Request »
Go through the entries below and pick out every line with "APERTURE".
Segment Open
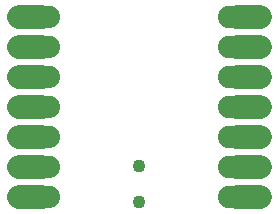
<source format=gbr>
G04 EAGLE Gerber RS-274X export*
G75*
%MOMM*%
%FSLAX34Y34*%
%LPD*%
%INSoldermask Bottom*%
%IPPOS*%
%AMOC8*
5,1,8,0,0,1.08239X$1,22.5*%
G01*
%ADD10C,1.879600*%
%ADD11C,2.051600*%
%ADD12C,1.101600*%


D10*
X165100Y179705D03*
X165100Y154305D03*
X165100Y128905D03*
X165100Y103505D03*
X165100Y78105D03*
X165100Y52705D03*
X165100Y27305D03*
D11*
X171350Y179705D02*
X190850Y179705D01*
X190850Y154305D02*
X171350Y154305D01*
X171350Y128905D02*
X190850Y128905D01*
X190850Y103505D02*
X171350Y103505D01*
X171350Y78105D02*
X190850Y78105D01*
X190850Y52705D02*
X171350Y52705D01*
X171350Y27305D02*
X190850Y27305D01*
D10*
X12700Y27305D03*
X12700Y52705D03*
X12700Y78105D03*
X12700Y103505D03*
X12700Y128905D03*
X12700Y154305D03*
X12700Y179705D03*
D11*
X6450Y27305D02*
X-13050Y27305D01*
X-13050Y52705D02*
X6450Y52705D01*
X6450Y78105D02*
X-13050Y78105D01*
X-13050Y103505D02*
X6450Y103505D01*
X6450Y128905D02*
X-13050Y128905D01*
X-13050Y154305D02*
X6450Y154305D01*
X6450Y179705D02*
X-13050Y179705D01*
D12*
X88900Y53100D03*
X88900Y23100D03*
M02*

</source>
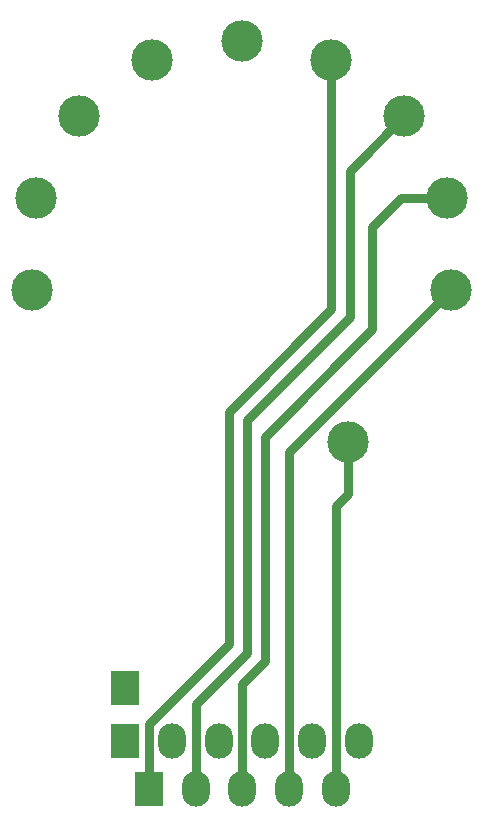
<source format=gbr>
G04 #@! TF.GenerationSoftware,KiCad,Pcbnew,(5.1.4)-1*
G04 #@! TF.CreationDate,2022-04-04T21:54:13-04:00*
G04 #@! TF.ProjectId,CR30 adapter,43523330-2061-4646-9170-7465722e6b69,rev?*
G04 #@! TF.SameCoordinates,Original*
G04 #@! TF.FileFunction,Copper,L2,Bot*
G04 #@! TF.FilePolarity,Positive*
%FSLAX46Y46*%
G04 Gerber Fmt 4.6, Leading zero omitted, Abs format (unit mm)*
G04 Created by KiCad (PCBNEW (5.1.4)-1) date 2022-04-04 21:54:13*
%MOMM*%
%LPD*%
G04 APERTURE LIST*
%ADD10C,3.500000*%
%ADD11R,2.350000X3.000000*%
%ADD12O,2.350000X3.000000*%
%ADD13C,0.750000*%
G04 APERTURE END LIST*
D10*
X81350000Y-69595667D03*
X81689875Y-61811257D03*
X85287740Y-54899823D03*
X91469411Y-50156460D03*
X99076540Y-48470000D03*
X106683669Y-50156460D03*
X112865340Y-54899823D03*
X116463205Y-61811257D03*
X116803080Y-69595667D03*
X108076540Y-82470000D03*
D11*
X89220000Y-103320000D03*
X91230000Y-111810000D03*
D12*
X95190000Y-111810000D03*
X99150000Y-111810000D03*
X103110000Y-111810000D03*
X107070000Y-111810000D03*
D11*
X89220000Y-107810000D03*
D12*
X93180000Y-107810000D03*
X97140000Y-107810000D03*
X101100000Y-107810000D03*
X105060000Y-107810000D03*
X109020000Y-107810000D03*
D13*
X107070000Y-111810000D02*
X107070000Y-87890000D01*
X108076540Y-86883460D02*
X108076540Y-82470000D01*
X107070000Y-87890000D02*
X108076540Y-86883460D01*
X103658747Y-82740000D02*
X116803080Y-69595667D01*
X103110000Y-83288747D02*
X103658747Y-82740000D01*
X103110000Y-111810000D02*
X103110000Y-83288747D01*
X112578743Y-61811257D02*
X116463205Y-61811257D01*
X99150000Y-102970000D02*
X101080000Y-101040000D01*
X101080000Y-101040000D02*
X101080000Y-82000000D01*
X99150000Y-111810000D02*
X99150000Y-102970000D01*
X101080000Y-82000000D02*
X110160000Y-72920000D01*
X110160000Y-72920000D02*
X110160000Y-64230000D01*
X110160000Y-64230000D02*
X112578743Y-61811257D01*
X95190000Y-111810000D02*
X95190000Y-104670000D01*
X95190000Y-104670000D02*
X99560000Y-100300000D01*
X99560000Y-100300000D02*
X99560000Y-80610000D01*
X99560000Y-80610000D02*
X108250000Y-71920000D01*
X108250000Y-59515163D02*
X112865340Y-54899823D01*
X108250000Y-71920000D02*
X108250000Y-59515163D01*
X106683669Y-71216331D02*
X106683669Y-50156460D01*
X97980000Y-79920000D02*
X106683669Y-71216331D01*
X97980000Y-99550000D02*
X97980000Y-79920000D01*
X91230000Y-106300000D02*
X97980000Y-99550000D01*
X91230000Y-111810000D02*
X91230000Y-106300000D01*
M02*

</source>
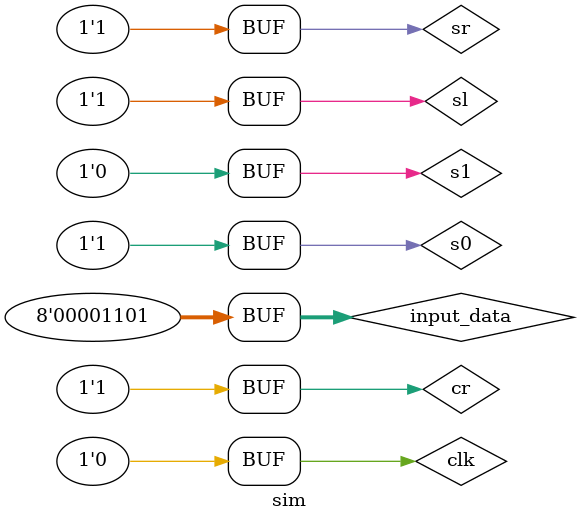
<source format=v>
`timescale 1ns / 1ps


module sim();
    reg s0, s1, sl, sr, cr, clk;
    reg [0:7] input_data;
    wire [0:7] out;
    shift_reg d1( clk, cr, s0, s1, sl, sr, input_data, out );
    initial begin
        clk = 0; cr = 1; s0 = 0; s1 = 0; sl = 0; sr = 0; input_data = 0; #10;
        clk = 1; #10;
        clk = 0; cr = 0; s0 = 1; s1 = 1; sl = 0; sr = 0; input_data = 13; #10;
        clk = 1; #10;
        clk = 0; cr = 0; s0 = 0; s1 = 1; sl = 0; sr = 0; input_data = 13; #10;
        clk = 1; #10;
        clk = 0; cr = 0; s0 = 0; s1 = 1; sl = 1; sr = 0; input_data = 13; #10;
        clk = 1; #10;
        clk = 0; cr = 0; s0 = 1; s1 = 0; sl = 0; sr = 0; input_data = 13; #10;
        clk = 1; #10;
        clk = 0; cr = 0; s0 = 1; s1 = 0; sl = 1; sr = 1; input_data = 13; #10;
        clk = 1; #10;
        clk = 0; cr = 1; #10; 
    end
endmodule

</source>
Segment Closed
Segment Open
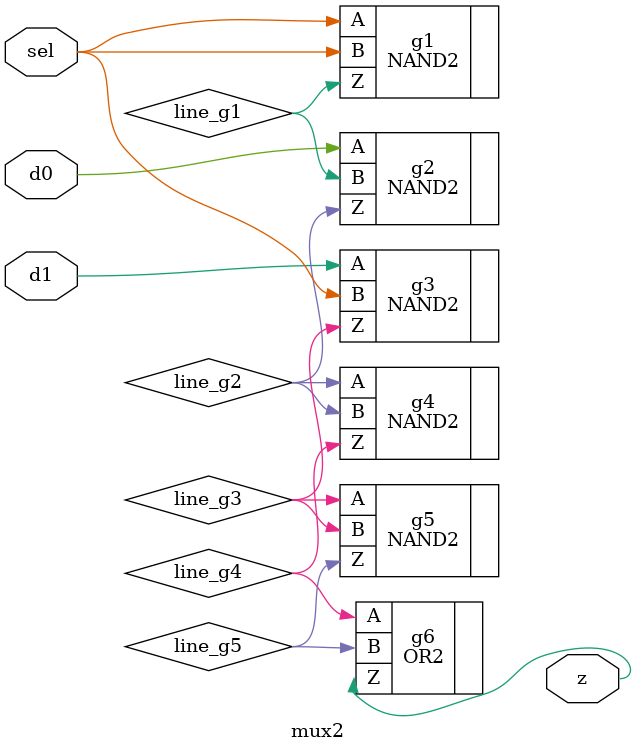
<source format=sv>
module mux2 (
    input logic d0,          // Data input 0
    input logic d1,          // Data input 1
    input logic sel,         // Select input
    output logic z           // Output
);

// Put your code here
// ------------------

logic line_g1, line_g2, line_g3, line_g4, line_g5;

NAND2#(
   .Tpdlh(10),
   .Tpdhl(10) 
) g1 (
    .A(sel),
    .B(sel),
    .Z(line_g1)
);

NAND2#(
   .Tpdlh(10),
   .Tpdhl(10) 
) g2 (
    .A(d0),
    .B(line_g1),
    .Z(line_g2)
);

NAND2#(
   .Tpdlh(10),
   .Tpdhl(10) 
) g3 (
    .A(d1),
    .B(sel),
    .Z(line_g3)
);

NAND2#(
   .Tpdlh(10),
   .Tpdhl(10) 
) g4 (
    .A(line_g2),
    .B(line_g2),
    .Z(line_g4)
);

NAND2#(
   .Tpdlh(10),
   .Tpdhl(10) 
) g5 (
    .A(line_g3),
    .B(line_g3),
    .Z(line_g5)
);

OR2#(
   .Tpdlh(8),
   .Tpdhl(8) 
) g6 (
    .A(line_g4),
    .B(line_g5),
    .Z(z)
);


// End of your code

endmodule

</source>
Segment Closed
Result of the exercise »
G04 APERTURE LIST*
G04 APERTURE END LIST*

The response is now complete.